I knew from the architecture (ion trap on the back of what appears to be the phenomenal Altis + QQQ instrument?) that it was going to be crazy sensitive, and the headlines were clearly that this ion trap can hit >100 scans/second. 

What this preprint goes into is how you can use this for both global proteomics and targeted validation. They use the instrument in DDA mode with offline fractions to build a library and evaluate that versus gas phase fractionated libraries with DIA. And then they do the targeting. So...if you had questions, it looks like this instrument can at least do all the normal shotgun proteomics stuff. A lot of us old people had bad experiences with nominal mass instruments way back in the day. I swear, if I put enough LTQ XL MS/MS spectra into a program called Bioworks and ran a Sequest search (around 2009-2011, this was my workflow) I could literally generate proteomics data to support ANY hypothesis you brought my way. There was low accuracy, poorly matched MS/MS spectra for every peptide from every protein.

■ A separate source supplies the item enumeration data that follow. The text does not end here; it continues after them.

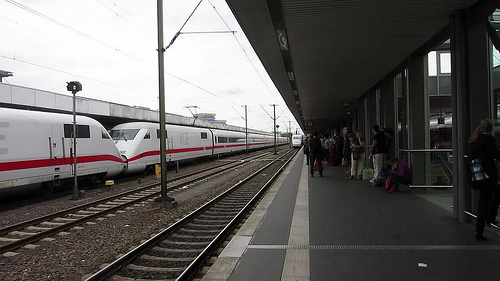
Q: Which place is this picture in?
A: It is at the train station.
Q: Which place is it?
A: It is a train station.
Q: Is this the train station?
A: Yes, it is the train station.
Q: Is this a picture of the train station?
A: Yes, it is showing the train station.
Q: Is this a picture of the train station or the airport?
A: It is showing the train station.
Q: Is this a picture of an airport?
A: No, the picture is showing a train station.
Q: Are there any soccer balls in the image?
A: No, there are no soccer balls.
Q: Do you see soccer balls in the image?
A: No, there are no soccer balls.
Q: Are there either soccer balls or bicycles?
A: No, there are no soccer balls or bicycles.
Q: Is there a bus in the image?
A: No, there are no buses.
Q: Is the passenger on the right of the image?
A: Yes, the passenger is on the right of the image.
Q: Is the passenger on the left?
A: No, the passenger is on the right of the image.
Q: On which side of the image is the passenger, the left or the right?
A: The passenger is on the right of the image.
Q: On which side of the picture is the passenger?
A: The passenger is on the right of the image.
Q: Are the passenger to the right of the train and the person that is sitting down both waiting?
A: Yes, both the passenger and the person are waiting.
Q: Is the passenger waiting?
A: Yes, the passenger is waiting.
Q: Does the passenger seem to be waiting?
A: Yes, the passenger is waiting.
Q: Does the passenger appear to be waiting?
A: Yes, the passenger is waiting.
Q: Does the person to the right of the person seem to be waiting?
A: Yes, the passenger is waiting.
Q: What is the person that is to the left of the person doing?
A: The passenger is waiting.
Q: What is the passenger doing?
A: The passenger is waiting.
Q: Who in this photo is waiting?
A: The passenger is waiting.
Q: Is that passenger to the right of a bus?
A: No, the passenger is to the right of the train.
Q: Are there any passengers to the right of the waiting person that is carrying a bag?
A: Yes, there is a passenger to the right of the person.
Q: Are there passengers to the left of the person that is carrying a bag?
A: No, the passenger is to the right of the person.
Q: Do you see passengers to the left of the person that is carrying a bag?
A: No, the passenger is to the right of the person.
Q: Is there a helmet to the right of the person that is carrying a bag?
A: No, there is a passenger to the right of the person.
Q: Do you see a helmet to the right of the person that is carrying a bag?
A: No, there is a passenger to the right of the person.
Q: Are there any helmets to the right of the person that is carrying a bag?
A: No, there is a passenger to the right of the person.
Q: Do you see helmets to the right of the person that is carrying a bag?
A: No, there is a passenger to the right of the person.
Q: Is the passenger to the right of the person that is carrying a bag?
A: Yes, the passenger is to the right of the person.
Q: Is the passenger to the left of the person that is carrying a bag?
A: No, the passenger is to the right of the person.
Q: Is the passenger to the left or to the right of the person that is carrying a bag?
A: The passenger is to the right of the person.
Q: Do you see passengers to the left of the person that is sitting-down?
A: Yes, there is a passenger to the left of the person.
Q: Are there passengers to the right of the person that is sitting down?
A: No, the passenger is to the left of the person.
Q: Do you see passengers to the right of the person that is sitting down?
A: No, the passenger is to the left of the person.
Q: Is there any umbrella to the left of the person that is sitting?
A: No, there is a passenger to the left of the person.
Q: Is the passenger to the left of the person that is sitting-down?
A: Yes, the passenger is to the left of the person.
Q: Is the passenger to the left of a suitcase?
A: No, the passenger is to the left of the person.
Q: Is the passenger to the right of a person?
A: No, the passenger is to the left of a person.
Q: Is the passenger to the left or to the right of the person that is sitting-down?
A: The passenger is to the left of the person.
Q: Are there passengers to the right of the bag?
A: Yes, there is a passenger to the right of the bag.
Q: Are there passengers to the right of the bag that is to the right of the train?
A: Yes, there is a passenger to the right of the bag.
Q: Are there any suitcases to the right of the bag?
A: No, there is a passenger to the right of the bag.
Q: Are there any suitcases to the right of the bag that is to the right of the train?
A: No, there is a passenger to the right of the bag.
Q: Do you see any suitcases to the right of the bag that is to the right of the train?
A: No, there is a passenger to the right of the bag.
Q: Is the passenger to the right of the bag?
A: Yes, the passenger is to the right of the bag.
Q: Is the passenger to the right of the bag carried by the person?
A: Yes, the passenger is to the right of the bag.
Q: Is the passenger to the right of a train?
A: Yes, the passenger is to the right of a train.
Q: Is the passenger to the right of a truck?
A: No, the passenger is to the right of a train.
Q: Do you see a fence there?
A: No, there are no fences.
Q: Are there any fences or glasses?
A: No, there are no fences or glasses.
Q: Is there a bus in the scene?
A: No, there are no buses.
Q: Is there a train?
A: Yes, there is a train.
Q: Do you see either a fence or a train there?
A: Yes, there is a train.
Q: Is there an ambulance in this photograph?
A: No, there are no ambulances.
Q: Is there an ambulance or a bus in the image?
A: No, there are no ambulances or buses.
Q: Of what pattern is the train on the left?
A: The train is striped.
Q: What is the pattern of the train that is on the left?
A: The train is striped.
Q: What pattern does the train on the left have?
A: The train has striped pattern.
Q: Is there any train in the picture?
A: Yes, there is a train.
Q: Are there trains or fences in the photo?
A: Yes, there is a train.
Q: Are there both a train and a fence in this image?
A: No, there is a train but no fences.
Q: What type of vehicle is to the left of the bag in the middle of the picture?
A: The vehicle is a train.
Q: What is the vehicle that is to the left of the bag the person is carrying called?
A: The vehicle is a train.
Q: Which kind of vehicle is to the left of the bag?
A: The vehicle is a train.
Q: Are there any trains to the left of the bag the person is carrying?
A: Yes, there is a train to the left of the bag.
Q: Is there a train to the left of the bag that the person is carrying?
A: Yes, there is a train to the left of the bag.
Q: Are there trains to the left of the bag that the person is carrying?
A: Yes, there is a train to the left of the bag.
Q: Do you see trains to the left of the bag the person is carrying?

The first real way of estimating FDR wasn't published by Gygi lab until 2007 (link),  but it didn't get to me in any form I could use until I was running Orbitraps. And who uses target decoy for PSMs today? We all use intelligent deep machine intelligence thingies. It's easy to think that if we had these informatics tools maybe we'd have less fear of nominal mass instruments. Exciting thought and since this truly sounds like an instrument with a load of capabilities at a much lower price point than the other headline grabbing ones today, I bet we'll find out soon!